═════ Source extract
Thursday, February 28, 2013

Girls Like Us Ch. 3 - Family


Recently, I came across a memoir by Rachel Lloyd entitled Girls Like Us - Fighting For A World Where Girls Are Not For Sale, which crosses perspectives using both  her work with GEMS: Girls Educational and Mentoring Services in New York City and her own personal journey and experience in the trafficking world.

I would encourage you strongly to read this book, along with their documentary, entitled Very Young Girls, which is available via Netflix. My personal notes, found in this blog, are only highlights, and the most moving pieces of this book are found in the individual stories, as well as the past that inspired Rachel Lloyd to found GEMS. Also, my personal interest areas reflect only a small portion of the vast amount of work to be done within this field of work. I tend to focus on legislative reform, whereas many volunteers are far more interested in mentoring and restoration, or rescue. All of these areas are equally vital to ending the problem, so reading this book will shed further light on areas I may gloss over due to it not being my specific area of work and research.


Chapter 3 - Family:

The more research I do into the topic, the more I see alarming similarities and risk factors that are involved with many domestic minors who end up being trafficked. This chapter addresses some of these common factors.
══════════
═════ The data
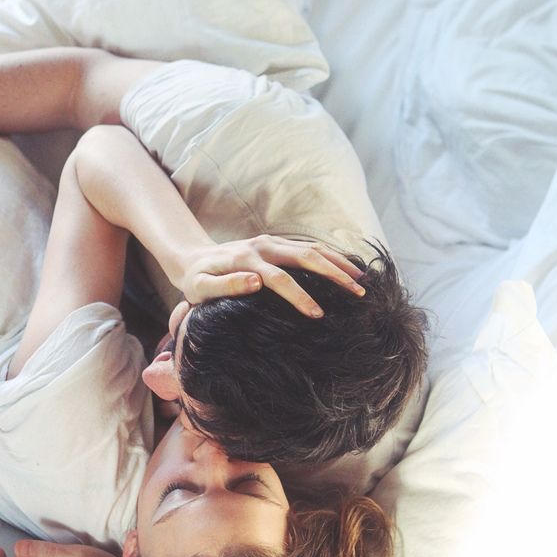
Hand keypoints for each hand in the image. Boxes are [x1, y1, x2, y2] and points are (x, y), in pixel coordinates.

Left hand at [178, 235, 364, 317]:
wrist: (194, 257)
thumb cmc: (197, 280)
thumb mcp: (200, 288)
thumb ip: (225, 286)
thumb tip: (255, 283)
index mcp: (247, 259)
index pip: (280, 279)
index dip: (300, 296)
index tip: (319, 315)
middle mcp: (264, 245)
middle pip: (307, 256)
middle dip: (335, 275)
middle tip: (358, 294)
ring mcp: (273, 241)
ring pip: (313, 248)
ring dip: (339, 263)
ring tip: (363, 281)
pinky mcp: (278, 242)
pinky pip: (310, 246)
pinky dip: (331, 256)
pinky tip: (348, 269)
══════════
- **To do**:
1: In the blog post about the Girls Like Us memoir, write out the part that begins with the words containing "I would encourage" and ends with "work and research.", switching "legislative reform" to "policy change".
2: What documentary does the blog post about the Girls Like Us memoir recommend watching along with the book?
3: Carry on the blog post about the Girls Like Us memoir from the point where it stops.
These records have no role in the work asked here.

- **Responses per task**:
1:
I would encourage you strongly to read this book, along with their documentary, entitled Very Young Girls, which is available via Netflix. My personal notes, found in this blog, are only highlights, and the most moving pieces of this book are found in the individual stories, as well as the past that inspired Rachel Lloyd to found GEMS. Also, my personal interest areas reflect only a small portion of the vast amount of work to be done within this field of work. I tend to focus on policy change, whereas many volunteers are far more interested in mentoring and restoration, or rescue. All of these areas are equally vital to ending the problem, so reading this book will shed further light on areas I may gloss over due to it not being my specific area of work and research.

2: Very Young Girls

3:
"My mother's drinking dramatically escalated... comatose sometimes... At 13, I'm a little perplexed... I thought she'd be relieved... I couldn't wait for him to go, and have been praying fervently at night for him to be gone... His absence seems to cast a heavier pall... than his presence... These feelings are overwhelming her, and the only place to unload them is on me... I'm drowning in her grief..."

The story continues, with Rachel's mother insisting that she go out on Christmas to try to find her stepfather. "I didn't really want to find him, didn't want to be involved in this mess... It's clear that he could not care less... I worry about... how on earth I'm supposed to tell my mother that her husband has found himself someone else while she sits home and drinks and cries... Nothing really lifts the mood at home... The gloom of that Christmas will be replayed for several years... She sunk deep in depression; me: sinking right along with her... I'll do whatever I can not to be at home for long."

"Stay at a boyfriend's... craving to feel included in someone else's home... try to make myself a useful and thoughtful guest... My mother will marry a new man... I'll be excluded from these Christmases... I'll still feel jealous. Her happy holidays spent with someone else; on her dad ones, I'm expected to be there..."

"Our family was irreparably broken... I adopt my mother's trick of getting so drunk throughout the day that... I would be semiconscious or dead asleep for the majority of the day and night... get as wasted as I can so that I literally have no memory... The holidays... are just an inconvenient reminder of... my lack of family.... Over time, I'll figure out how to tolerate... CHristmas without getting totally trashed... Forgiving and letting go take a little bit longer."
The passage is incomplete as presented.